For almost a year I lived a very stoic life depriving myself of things that made me happy. I had a nagging pain between my shoulders that started on the day he died and refused to go away. I suffered the pain in silence refusing to see a doc about it. I felt I deserved that and it corresponded with the misery I was going through. I would have been the perfect candidate for therapy. I let myself suffer, feeling a sense of justification for not having rendered the attention when Dad needed it most. Of course, outwardly I was almost same old me. Hubby had an inkling and like most husbands didn’t know how to deal with it.


Then I agreed on a short break, mostly for the sake of the kids – a trip to the beautiful island of Langkawi. It was my first trip there and I went grudgingly. Our chalet was on stilts on the water itself and when you stood on the balcony and watched the waves lap so silently and soothingly, as if the quiet solemness of the atmosphere was too sacred to be violated, you have no choice. No choice but to feel the peace and start thawing the cold that you had let encompass your heart.

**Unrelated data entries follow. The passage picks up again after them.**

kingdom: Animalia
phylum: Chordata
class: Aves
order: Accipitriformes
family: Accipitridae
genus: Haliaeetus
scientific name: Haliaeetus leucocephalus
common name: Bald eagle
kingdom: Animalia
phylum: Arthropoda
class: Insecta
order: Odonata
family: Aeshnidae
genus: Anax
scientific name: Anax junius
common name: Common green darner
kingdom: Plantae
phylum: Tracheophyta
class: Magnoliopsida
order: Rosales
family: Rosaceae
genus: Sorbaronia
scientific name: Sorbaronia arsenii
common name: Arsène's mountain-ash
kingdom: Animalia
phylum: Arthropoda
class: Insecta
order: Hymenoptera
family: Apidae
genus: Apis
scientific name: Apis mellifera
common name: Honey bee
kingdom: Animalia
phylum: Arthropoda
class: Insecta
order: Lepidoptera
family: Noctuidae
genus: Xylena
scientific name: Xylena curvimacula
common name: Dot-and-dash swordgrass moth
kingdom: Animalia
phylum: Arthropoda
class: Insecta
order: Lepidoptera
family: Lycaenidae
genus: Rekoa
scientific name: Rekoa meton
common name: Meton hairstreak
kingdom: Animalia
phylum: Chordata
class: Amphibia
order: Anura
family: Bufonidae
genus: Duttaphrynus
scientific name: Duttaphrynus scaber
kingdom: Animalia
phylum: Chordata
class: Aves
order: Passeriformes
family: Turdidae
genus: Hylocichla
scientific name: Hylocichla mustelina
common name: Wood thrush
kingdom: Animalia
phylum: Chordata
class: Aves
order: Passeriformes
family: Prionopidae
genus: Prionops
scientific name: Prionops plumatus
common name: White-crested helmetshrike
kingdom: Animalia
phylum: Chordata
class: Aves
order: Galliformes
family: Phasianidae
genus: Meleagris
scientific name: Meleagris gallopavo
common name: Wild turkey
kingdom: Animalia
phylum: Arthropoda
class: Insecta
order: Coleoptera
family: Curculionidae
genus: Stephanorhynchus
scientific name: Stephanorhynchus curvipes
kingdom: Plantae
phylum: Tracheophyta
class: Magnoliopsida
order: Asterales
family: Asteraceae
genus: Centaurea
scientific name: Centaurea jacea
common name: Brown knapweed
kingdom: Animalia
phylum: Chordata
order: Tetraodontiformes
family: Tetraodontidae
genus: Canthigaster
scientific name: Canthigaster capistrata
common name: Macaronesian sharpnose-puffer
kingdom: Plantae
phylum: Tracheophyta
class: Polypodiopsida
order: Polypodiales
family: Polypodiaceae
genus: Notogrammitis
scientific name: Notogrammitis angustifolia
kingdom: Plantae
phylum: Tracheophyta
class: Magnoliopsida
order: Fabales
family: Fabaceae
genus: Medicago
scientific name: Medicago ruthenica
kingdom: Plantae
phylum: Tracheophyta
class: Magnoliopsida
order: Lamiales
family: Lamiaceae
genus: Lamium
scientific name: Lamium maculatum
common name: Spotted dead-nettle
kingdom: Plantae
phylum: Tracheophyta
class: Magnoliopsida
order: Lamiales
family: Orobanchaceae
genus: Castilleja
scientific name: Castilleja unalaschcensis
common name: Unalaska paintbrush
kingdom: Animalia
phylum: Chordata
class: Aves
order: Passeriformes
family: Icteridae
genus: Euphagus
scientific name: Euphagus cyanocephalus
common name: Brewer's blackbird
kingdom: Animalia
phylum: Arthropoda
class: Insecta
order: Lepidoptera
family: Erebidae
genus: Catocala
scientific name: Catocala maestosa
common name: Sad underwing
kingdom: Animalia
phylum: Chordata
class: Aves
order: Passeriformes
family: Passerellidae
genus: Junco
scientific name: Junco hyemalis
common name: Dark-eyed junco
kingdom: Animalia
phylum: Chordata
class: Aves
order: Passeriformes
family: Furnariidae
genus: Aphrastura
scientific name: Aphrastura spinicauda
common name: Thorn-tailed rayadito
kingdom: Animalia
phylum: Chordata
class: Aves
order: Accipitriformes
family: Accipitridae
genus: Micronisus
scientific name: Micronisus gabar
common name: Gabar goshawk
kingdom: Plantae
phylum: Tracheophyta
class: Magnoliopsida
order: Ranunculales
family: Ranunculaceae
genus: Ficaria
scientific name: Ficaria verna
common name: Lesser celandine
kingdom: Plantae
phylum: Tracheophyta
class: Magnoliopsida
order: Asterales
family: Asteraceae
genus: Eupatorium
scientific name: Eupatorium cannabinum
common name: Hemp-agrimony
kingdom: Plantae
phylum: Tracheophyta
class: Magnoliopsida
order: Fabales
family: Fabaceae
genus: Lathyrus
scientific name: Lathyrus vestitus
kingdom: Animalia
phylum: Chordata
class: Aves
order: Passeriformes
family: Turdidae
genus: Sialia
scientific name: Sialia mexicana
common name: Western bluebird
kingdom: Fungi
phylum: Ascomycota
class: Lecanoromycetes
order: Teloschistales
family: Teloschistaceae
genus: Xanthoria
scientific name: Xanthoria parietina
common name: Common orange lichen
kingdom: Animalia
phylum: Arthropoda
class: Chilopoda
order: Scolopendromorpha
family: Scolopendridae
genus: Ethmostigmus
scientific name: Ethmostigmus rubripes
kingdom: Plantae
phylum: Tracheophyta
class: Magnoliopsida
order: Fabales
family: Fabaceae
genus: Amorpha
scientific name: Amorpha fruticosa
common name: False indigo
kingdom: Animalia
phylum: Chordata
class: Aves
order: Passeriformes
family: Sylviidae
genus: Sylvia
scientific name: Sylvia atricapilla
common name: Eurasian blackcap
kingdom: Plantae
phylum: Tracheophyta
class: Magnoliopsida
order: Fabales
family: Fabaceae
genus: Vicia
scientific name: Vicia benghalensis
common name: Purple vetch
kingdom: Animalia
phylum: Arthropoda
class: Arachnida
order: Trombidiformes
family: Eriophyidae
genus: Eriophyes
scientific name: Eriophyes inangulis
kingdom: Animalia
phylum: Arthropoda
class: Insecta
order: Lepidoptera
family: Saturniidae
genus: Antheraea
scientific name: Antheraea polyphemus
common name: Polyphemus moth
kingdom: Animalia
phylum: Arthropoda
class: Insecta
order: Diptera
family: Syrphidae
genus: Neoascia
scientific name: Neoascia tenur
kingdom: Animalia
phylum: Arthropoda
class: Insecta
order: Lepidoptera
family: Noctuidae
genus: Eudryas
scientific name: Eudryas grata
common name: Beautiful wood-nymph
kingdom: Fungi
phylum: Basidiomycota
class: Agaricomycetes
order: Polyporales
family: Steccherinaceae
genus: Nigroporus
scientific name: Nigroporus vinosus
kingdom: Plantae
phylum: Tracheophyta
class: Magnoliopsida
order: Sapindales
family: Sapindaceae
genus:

Early the next morning before anyone woke I walked to the end of a long, almost 200 meter stilt that they had built for walkers to enjoy the early morning tranquility of the beach. It literally went out to sea and stopped stark in the middle of nowhere. I found myself there and as I looked around it was pure magic. There was the shimmer of delicate waves all around me and the streaks of gold that glittered so sparsely was to let you know that dawn was breaking in ever so gently.


When I sat down and took in this blissful solitude and serenity, tears started flowing down both my cheeks. I was panting gently and the tears were unstoppable. Then I started sobbing and my body was shaking, at first hardly noticeable. Soon, like the crescendo I was crying out so loud that I am sure the gods must have heard me. I screamed, I poured my heart out, I asked back for my Dad. I pleaded and begged. I cried my eyes out. I saw flashes of him suffering and then I saw him stilled by death. I broke down once more. I wept like child and just couldn’t stop. I tell you, I let it all go. It seemed as if I cried for all humanity. I cried for love that was lost and gone forever. Forever. Oh God how I cried…….

Then suddenly an overpowering silence came over me. I looked up with bleary eyes at the horizon and there was the crackling of dawn, only it came without the crackling, in complete silence, sacredly tiptoeing, respecting my sad and somber feelings. At that moment I had my answer. An answer to my deep sorrow that came from my bleeding heart.

I asked God, “Please let me be the daughter to my father in one more life and give me the chance to serve him in the way I really want to. It is my sacred duty and it is the only way I can ever love anyone again.” He granted me that wish. I know.

As I walked back my hubby came out looking for me a little worried, well maybe a lot worried. It was first real smile I gave him since my Dad died.